━━━━━ TASK INPUTS

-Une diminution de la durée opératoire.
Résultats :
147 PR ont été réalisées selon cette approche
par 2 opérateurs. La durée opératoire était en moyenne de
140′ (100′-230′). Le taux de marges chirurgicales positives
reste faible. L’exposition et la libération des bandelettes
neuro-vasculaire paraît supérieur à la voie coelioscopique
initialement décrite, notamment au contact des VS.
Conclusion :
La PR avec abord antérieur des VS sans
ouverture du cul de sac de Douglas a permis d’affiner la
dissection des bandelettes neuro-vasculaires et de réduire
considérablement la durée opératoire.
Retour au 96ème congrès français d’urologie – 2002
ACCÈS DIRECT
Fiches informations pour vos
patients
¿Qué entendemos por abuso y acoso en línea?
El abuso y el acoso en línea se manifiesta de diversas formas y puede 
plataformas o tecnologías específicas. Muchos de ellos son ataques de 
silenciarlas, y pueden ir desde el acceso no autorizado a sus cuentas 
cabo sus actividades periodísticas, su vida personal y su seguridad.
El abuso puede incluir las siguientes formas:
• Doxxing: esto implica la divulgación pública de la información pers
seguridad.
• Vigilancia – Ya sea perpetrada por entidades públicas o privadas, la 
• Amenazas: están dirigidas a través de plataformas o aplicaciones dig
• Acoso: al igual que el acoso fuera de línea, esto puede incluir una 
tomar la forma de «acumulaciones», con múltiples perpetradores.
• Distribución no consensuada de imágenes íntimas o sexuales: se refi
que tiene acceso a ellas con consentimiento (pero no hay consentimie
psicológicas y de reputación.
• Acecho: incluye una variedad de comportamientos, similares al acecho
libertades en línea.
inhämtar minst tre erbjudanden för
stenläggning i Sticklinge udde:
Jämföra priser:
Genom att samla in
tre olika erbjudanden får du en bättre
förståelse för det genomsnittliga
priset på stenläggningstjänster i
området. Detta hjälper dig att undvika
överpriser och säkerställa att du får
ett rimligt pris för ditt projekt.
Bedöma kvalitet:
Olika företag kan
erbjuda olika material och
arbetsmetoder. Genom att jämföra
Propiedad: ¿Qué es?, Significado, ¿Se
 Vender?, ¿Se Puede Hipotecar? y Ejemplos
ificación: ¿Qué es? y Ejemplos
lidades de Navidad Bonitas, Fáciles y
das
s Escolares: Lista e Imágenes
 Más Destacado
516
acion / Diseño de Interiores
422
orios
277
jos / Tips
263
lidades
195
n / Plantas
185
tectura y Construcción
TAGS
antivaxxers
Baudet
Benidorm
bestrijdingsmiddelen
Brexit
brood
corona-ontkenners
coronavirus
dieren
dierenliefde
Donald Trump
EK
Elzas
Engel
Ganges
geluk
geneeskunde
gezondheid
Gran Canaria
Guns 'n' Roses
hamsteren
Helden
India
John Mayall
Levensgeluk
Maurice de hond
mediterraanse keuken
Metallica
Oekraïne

━━━━━━━━━━

● **PROMPT**
Beginning at the line that contains "acion / Diseño de Interiores", transcribe every line through the end of the material exactly, leaving out all earlier lines.

● **RESPONSE TO THIS TASK**
acion / Diseño de Interiores
422
orios
277
jos / Tips
263
lidades
195
n / Plantas
185
tectura y Construcción
TAGS
antivaxxers
Baudet
Benidorm
bestrijdingsmiddelen
Brexit
brood
corona-ontkenners
coronavirus
dieren
dierenliefde
Donald Trump
EK
Elzas
Engel
Ganges
geluk
geneeskunde
gezondheid
Gran Canaria
Guns 'n' Roses
hamsteren
Helden
India
John Mayall
Levensgeluk
Maurice de hond
mediterraanse keuken
Metallica
Oekraïne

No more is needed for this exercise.